__Excerpt to read__.
Virginia lawmakers to take up compromise for COVID-19 money

Richmond (WSLS)

Virginia lawmakers are set to take up a compromise plan for spending $4.3 billion in federal coronavirus relief after a conference committee reconciled budgets approved last week by the House of Delegates and the Senate.

The result preserves most of a plan crafted by Gov. Ralph Northam and fellow Democrats and approved by the House, as well as several Senate amendments, including a proposal to raise bonuses for sheriff’s deputies and corrections officers from $1,000 to $3,000.

Both chambers were expected to take up the budget deal on Monday. It was not immediately clear when they will vote on the measure. Northam’s spokeswoman, Alena Yarmosky, has said the governor supports the budget compromise.

The compromise would spend most of Virginia’s share of the American Rescue Plan funding on initiatives aimed at helping small businesses, improving air quality in public schools, bolstering mental health and substance-abuse treatment, increasing broadband access and replenishing the state’s unemployment trust fund.

Senators wanted to raise a $1,000 bonus proposed in Northam’s bill for sheriff’s deputies and corrections officers to $5,000, the same amount state police will receive under the Democratic plan. The conference committee agreed on $3,000 bonuses for deputies and corrections officers, while keeping the $5,000 bonuses pledged to state police.

__Dataset excerpts__.
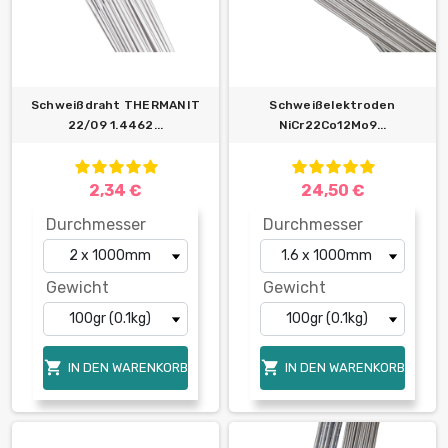
Schweißdraht THERMANIT
Schweißelektroden
22/09 1.4462...
NiCr22Co12Mo9...
2,34 €
24,50 €
Durchmesser
Durchmesser
Gewicht
Gewicht


IN DEN WARENKORB
IN DEN WARENKORB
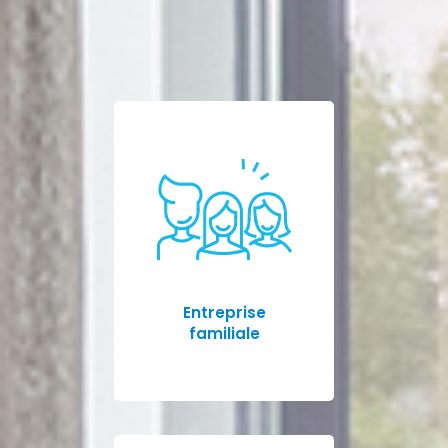
Entreprise
familiale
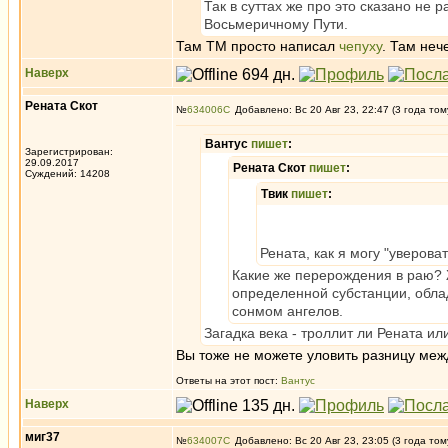
Так в суттах же про это сказано не
Восьмеричному Пути.
Там TM просто написал
чепуху
. Там неч
Наверх
Рената Скот
№
634006
Добавлено: Вс 20 Авг 23, 22:47 (3 года том
Вантус
пишет
:
Зарегистрирован:
29.09.2017
Рената Скот
пишет
:
Суждений: 14208
Твик
пишет
:
Рената, как я могу "уверова
Какие же перерождения в раю? Ж
определенной субстанции, обла
сонмом ангелов.
Загадка века - троллит ли Рената ил
Вы тоже не можете уловить разницу ме
Ответы на этот пост:
Вантус
Наверх
миг37
№
634007
Добавлено: Вс 20 Авг 23, 23:05 (3 года том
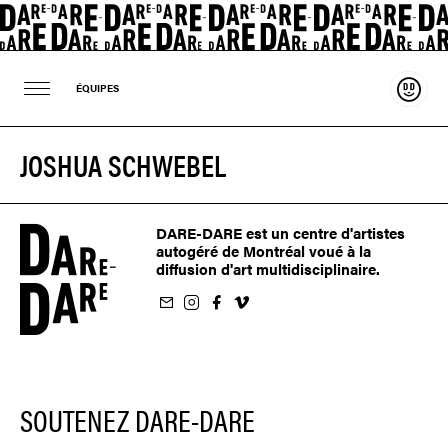
Souten
ÉQUIPES
JOSHUA SCHWEBEL
DARE-DARE est un centre d'artistes
autogéré de Montréal voué à la
diffusion d'art multidisciplinaire.
nfolettre
us sur Instagram
-nous sur Facebook
ivez-nous sur Vimeo
SOUTENEZ DARE-DARE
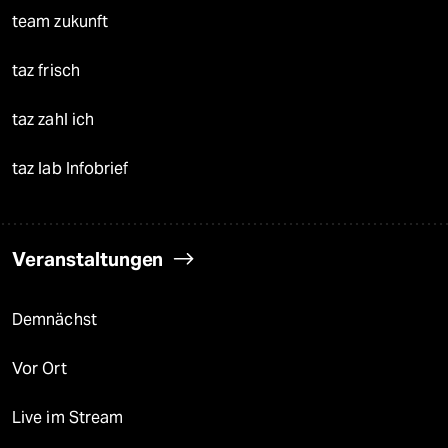
team zukunft
taz frisch
taz zahl ich
taz lab Infobrief
Veranstaltungen
Demnächst
Vor Ort
Live im Stream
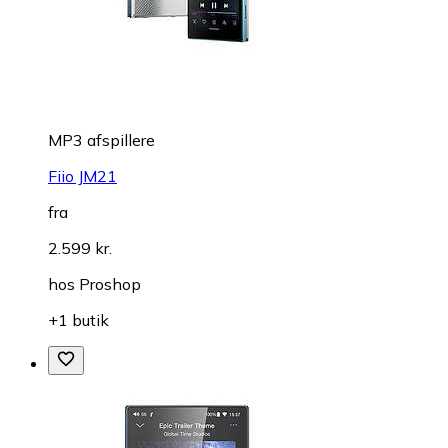
MP3 afspillere
Fiio JM21
fra
2.599 kr.
hos
Proshop
+1 butik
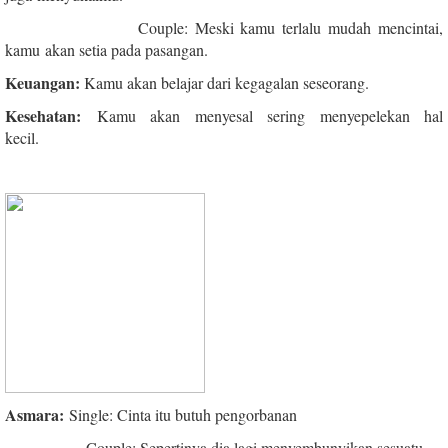
Couple: Meski kamu terlalu mudah mencintai,
kamu
akan setia pada pasangan.
Keuangan:
Kamu akan belajar dari kegagalan seseorang.
Kesehatan:
Kamu akan menyesal sering menyepelekan hal
kecil.
Asmara:
Single: Cinta itu butuh pengorbanan
Couple: Sepertinya dia lagi menyembunyikan sesuatu.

__Activities__.
- A) Reproduce the part of the article on Virginia's COVID-19 relief budget that starts at "Virginia lawmakers are" and ends at "the budget compromise.".
- B) Answer these questions from the article on Virginia's COVID-19 relief budget:
(i) How much federal coronavirus relief does the compromise plan cover?
(ii) Who is Gov. Northam's spokeswoman?
(iii) What bonus will state police receive?
- C) Continue the article on Virginia lawmakers' COVID-19 relief compromise from where it stops.

__Answers by task__.
- A)
Virginia lawmakers are set to take up a compromise plan for spending $4.3 billion in federal coronavirus relief after a conference committee reconciled budgets approved last week by the House of Delegates and the Senate.

The result preserves most of a plan crafted by Gov. Ralph Northam and fellow Democrats and approved by the House, as well as several Senate amendments, including a proposal to raise bonuses for sheriff’s deputies and corrections officers from $1,000 to $3,000.

Both chambers were expected to take up the budget deal on Monday. It was not immediately clear when they will vote on the measure. Northam’s spokeswoman, Alena Yarmosky, has said the governor supports the budget compromise.

- B)
(i) $4.3 billion
(ii) Alena Yarmosky
(iii) $5,000

- C)
Another Senate amendment approved by the committee would require the Department of Motor Vehicles to resume walk-in service at its customer service centers throughout the state within 60 days. The DMV instituted an appointment-only system for in-person services due to the pandemic.

The conference committee also kept a provision that would establish regulations for allowing student athletes - including students at four-year colleges and universities and two-year community colleges - to receive compensation from outside parties for use of their name, image and likeness in sponsorships, paid partnerships and advertisements. The Senate had stripped that language.

The committee also agreed to keep an amendment that will extend a 12.5% Medicaid rate increase for providers of community services to people with developmental and intellectual disabilities.